Yay-oklar, kol okları, fırlatma bıçakları…… sayısız gizli silah çılgın bir çılgınlık içinde gökyüzünde uçtu!
Bu silahlar tahtırevanına yaklaşan doğal duştan bile daha yoğun bir şekilde yağdı!
Bang…. Dev bir uçan zincir tahtırevanının çatısından parçalandı……
Jun Mo Xie’ye eşlik eden sekiz adam, Jun ailesinin en iyi muhafızlarından bazıları olarak kabul edilebilirdi ve ustalarının tahtırevanına yaklaşan silahların çoğunu engelleyecek kadar hızlı tepki verebildiler. İki adam hazırlıksız yakalandı ve yaralandı, ancak onlar bile bazı silahları durdurarak misilleme yapmayı başardılar.
“Genç efendiyi koruyun!” sekiz adam, emir gelir gelmez hemen tahtırevanı omuz omuza sardı. İki adamın alt bedenlerinden çıkan oklar olmasına rağmen, hiçbir acı sesi çıkarmadan efendilerinin atının önüne yerleştiler.
Ani ve genellikle yoğun gizli silah saldırı dalgasını mutlak sessizlik izledi…. Ancak rüzgar, şehrin sokaklarında ulumaya devam etti……
Jun Mo Xie’nin kalbi battı: Suikastçılar! Ve iyi eğitimli, organizeler…. Ayrıca çok deneyimli biri tarafından yönetiliyorlar!
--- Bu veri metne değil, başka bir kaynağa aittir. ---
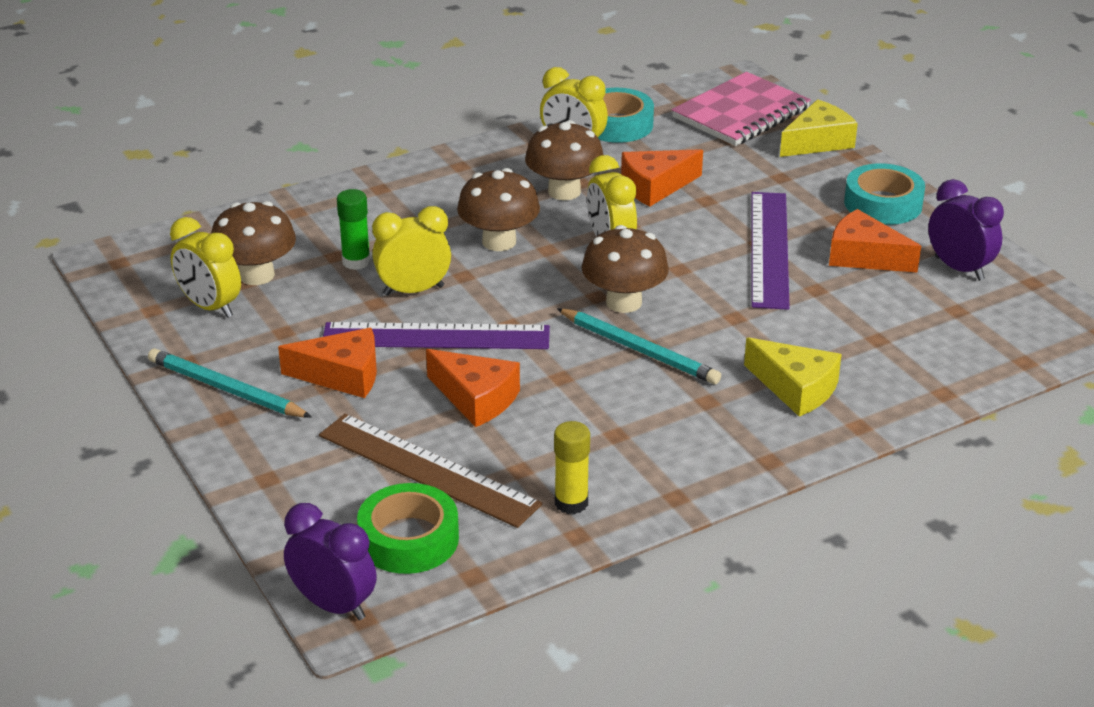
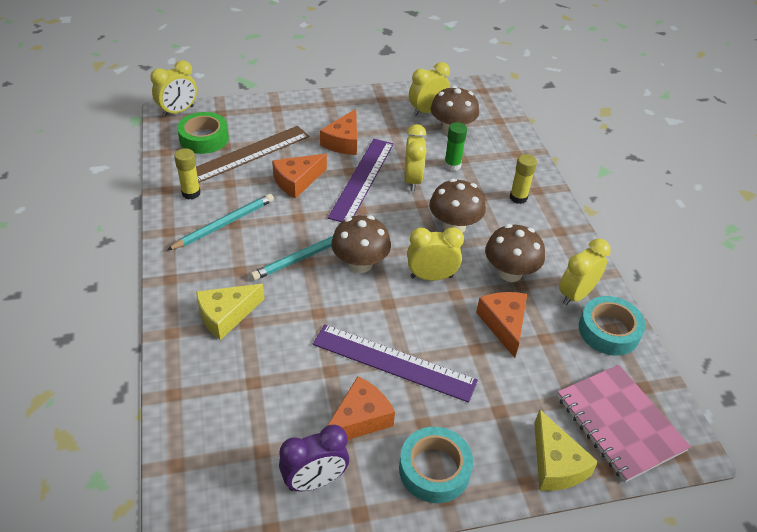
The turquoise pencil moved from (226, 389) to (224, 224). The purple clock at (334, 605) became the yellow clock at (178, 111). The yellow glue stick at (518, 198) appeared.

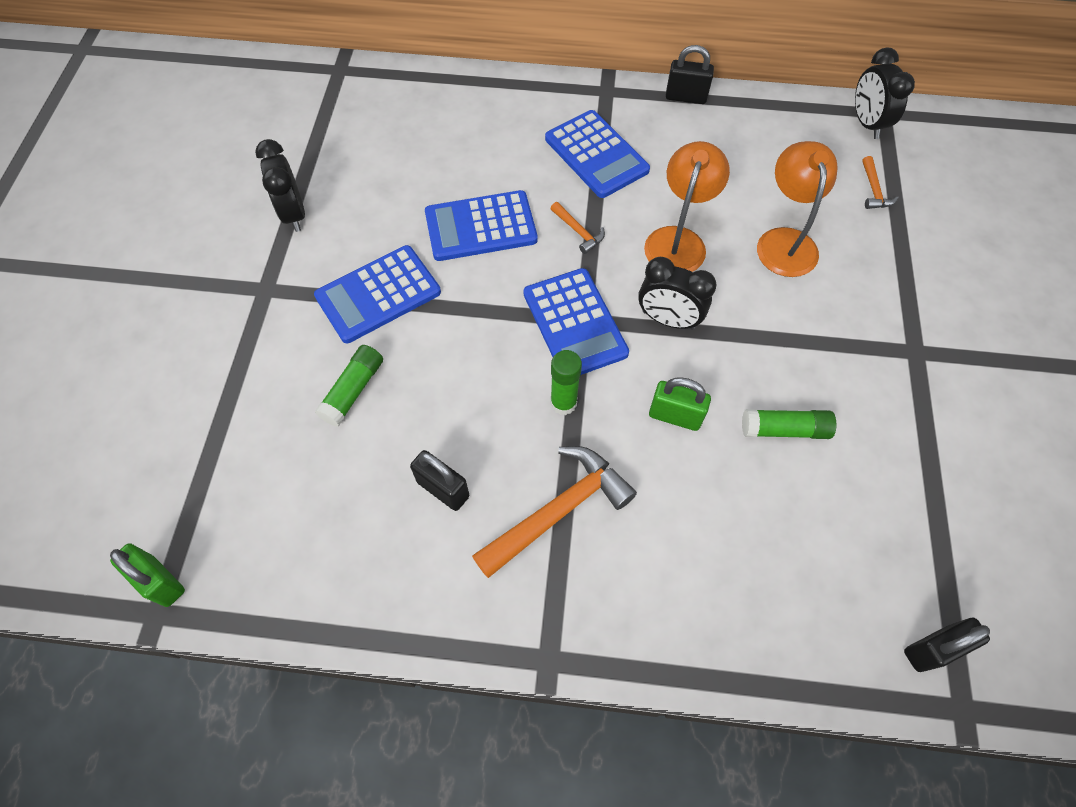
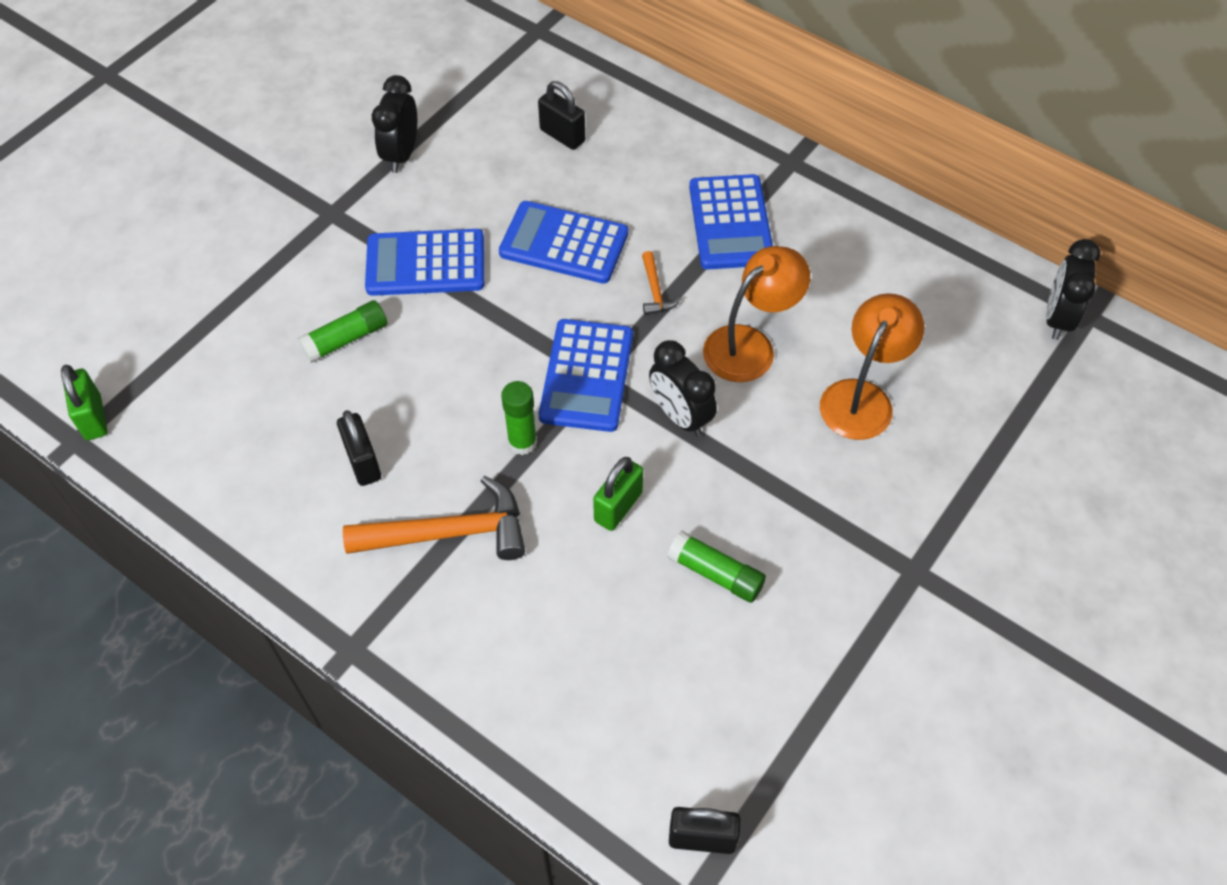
The black padlock moved from (685, 97) to (562, 136). The orange hammer at (873, 190) disappeared. The green padlock at (675, 416) turned 75 degrees clockwise.

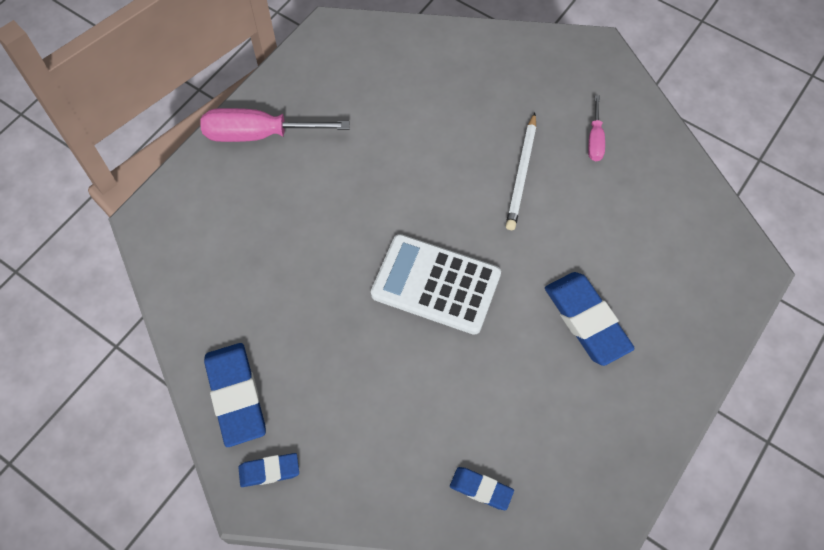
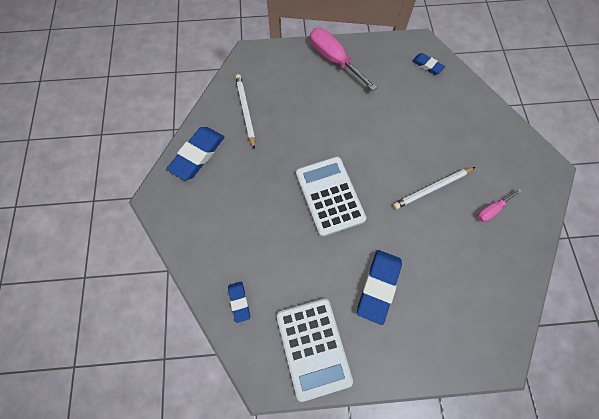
The blue eraser moved from (269, 471) to (427, 65). The white pencil at (246, 111) appeared. The white calculator at (313, 347) appeared.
Muhafızların lideri çabucak emir verdi: “Düşman gölgelerden saldırıyor, bu yüzden iki gruba ayrılmalıyız. Gerekirse, siz ikiniz genç efendiyi önden, ikiniz de onu arkadan koruyacaksınız. Herhangi bir yardıma ihtiyacınız olursa, dördümüz hemen size yardım etmek için geri döneceğiz. Genç efendinin güvenliği birinci önceliktir!”
Herkes bu emri hayranlık uyandıran bir cesaretle kabul etti.
“Hayır, yapma! Birlikte kalmalıyız!” Jun Mo Xie’nin sesi tahtırevanın içinden geliyordu: “Diğer tarafın daha fazla insan gücü var ve onların da önemli ölçüde daha yüksek ateş gücü var. En az bir düzine yay ve okları, kol okları ve ayrıca fırlatma bıçakları… çekiçler, dartlar…….uzaktan saldırdılar, ama o zaman bile saldırıları eşzamanlıydı… çok iyi organize edilmişler. Böyle bir düşmanla uğraşırken ayrılmak işe yaramaz… bu sadece yenilgimizi hızlandıracak ve ölümümüzü garanti edecek! Tek umudumuz var; Buradan on metre ötedeki köşeyi görüyor musun?”
Jun Mo Xie tahtırevanının ekranlarından durumu hızlıca analiz etti ve emir verdi. Yeteneği göz önüne alındığında, viraj almak bir sorun değildi, ancak muhafızları söz konusu olduğunda tamamen farklı bir konuydu.